Benefits and Practical Applications

• Multianalyte quantification in a single run reduces analysis time, chemical usage, and operating costs compared to single-analyte or hyphenated methods.
• Inline automation (ultrafiltration, dialysis, dilution) minimizes manual steps, reduces error-proneness, and extends instrument uptime.
• Flexible injection/dilution techniques cover sample concentrations from µg/L to % ranges without manual recalibration or cartridge changes.
• Modern software ensures automated data evaluation, quality criteria monitoring, full traceability, and regulatory compliance (GLP, FDA 21 CFR Part 11).

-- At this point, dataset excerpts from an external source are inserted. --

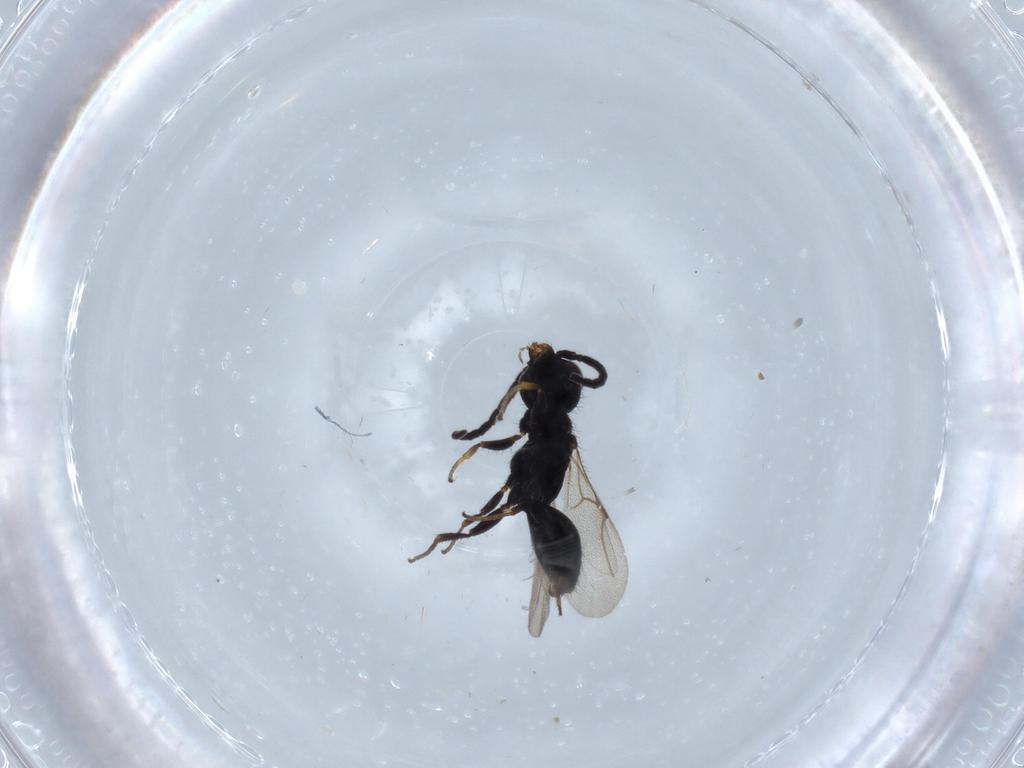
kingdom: Animalia
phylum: Arthropoda
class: Insecta
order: Hymenoptera
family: Bethylidae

Future Trends and Potential Applications

• Integration of IC with high-resolution mass spectrometry for unequivocal peak identification and enhanced sensitivity.
• Expanded inline sample preparation modules for high-fat, high-protein, and complex matrices in dairy, meat, and processed foods.
• AI-driven method development and data analytics for accelerated optimization of separation conditions and gradient profiles.
• Green chromatography initiatives to reduce solvent consumption and waste generation in routine food analysis.

Conclusion

Ion chromatography combined with automated inline sample preparation and advanced detection techniques provides a comprehensive, high-throughput solution for the analysis of carbohydrates, ions, and additives in complex food and beverage matrices. Its robustness, versatility, and compliance with international standards make it the method of choice for quality control and research laboratories aiming to enhance productivity, reduce costs, and secure reliable, traceable results.

References

• [1] FAO. Codex general standard for fruit juices and nectars (CODEX STAN 247-2005).
• [2] Nakakuki T. Present status and future of functional oligosaccharide development in Japan. Pure Appl Chem. 2002;74(7):1245–1251.
• [3] ISO 11292:1995. Instant coffee—Determination of free and total carbohydrate contents.
• [4] AOAC Official Method 996.04. Sugars in cane and beet final molasses.
• [5] EU Regulation No 1169/2011; US Regulation 21 CFR 101. Labeling requirements.
• [6] IFU. Guidelines on chromatography of biogenic amines.
• [7] EPA Method 300.1. Determination of inorganic anions in drinking water by ion chromatography.
• [8] ISO 15061:2001; ISO 11206:2011. Determination of bromate in water by IC-PCR.
• [9] ISO/TS 19046-2:2017. Cheese—Determination of propionic acid by ion exchange chromatography.
• [10] ISO 22184:2021. Milk and milk products—Determination of sugar contents by HPAEC-PAD.
• [11] AOAC SMPR 2018.009. Lactose in low-lactose or lactose-free products.
• [12] AOAC Official Method 2012.20. Choline in infant formula and adult nutritionals by IC.
• [13] SN/T 3727-2013. Determination of iodide in foods for export—IC method.
• [14] GB 5413.20-2013. Choline determination in Chinese standard food products.
• [15] OIV. International Code of Oenological Practices.
• [16] WHO and EU guidelines on nitrate/nitrite in drinking water and food.
• [17] EFSA re-evaluations of phosphates, nitrites, and sweeteners.